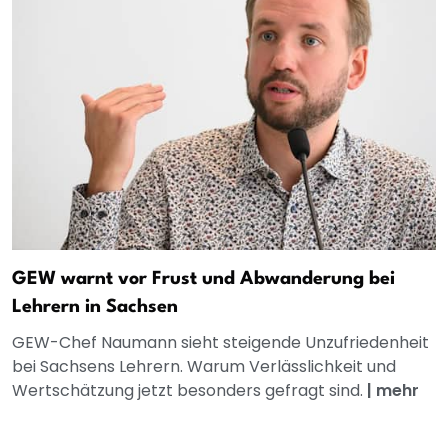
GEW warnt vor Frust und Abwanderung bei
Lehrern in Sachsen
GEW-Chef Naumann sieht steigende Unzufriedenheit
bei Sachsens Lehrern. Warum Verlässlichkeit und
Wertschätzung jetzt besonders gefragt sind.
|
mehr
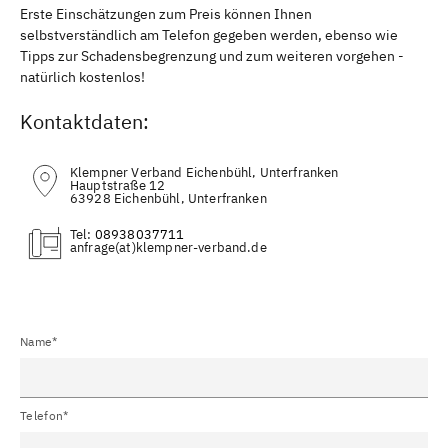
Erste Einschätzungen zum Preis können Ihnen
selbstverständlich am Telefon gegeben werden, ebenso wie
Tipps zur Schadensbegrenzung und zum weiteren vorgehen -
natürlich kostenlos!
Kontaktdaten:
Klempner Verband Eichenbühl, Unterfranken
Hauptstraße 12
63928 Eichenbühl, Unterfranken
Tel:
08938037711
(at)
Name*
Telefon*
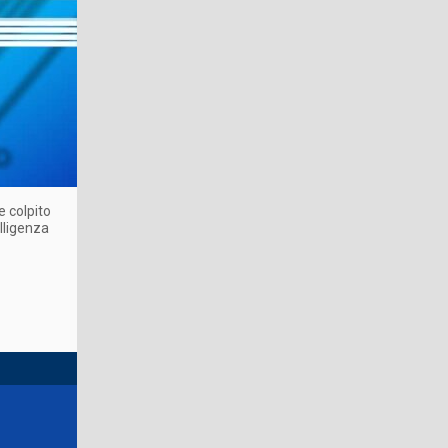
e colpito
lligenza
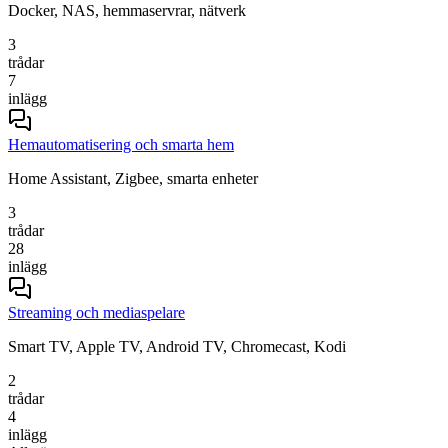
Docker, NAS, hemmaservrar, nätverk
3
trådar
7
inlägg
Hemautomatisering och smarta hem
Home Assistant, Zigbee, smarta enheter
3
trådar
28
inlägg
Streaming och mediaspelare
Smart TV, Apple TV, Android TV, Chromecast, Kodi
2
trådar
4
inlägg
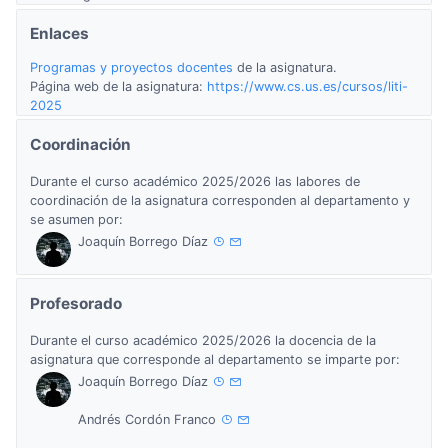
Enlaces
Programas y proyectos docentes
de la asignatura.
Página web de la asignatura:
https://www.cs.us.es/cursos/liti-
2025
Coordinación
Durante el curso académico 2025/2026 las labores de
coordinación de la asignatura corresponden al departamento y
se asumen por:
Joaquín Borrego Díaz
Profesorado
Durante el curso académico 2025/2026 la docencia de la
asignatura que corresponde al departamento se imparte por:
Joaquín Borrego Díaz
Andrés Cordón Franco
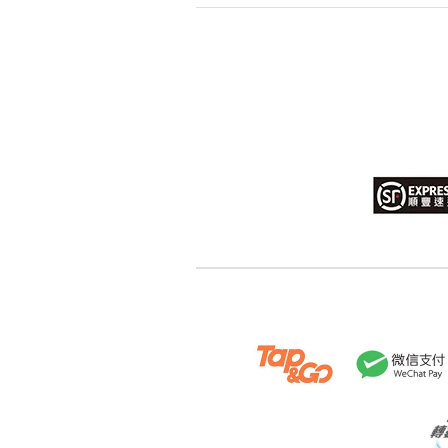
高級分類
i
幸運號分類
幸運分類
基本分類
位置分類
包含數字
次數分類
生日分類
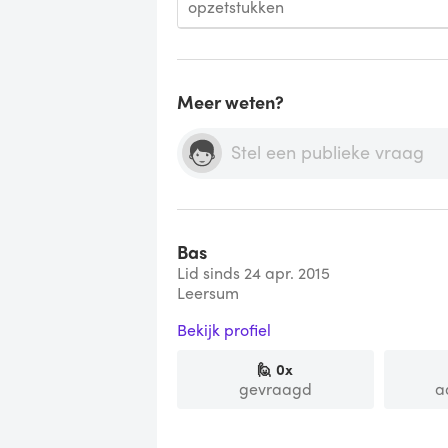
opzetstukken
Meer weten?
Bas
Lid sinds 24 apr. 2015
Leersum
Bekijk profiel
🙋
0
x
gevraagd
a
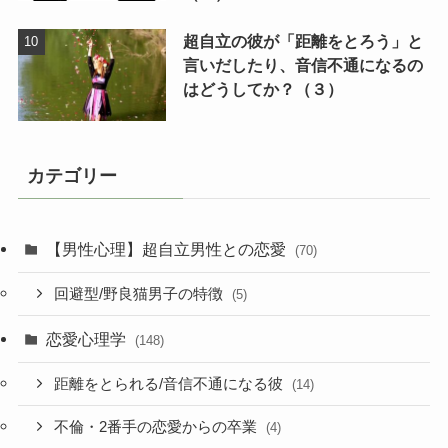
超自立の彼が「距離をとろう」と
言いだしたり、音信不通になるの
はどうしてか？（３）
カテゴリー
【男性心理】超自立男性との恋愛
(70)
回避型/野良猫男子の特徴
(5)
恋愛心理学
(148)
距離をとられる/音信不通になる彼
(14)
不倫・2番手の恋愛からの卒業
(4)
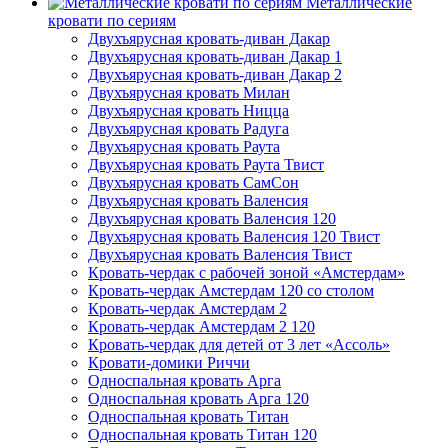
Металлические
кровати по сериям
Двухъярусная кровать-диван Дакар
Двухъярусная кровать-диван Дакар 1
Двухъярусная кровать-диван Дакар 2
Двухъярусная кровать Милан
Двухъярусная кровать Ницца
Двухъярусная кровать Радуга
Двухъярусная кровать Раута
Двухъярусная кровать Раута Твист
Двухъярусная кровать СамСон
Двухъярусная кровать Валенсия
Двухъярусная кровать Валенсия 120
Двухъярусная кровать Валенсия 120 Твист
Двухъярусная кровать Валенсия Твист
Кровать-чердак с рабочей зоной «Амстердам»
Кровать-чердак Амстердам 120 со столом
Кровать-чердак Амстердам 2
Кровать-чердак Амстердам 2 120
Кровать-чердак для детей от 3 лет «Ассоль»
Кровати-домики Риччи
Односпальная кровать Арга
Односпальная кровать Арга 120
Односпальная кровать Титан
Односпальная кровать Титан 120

● ● ● ● ●

*What is being asked*. Count how many lines in the rows above contain the word "Дакар". Reply with the number alone.

*Exercise solution*. 3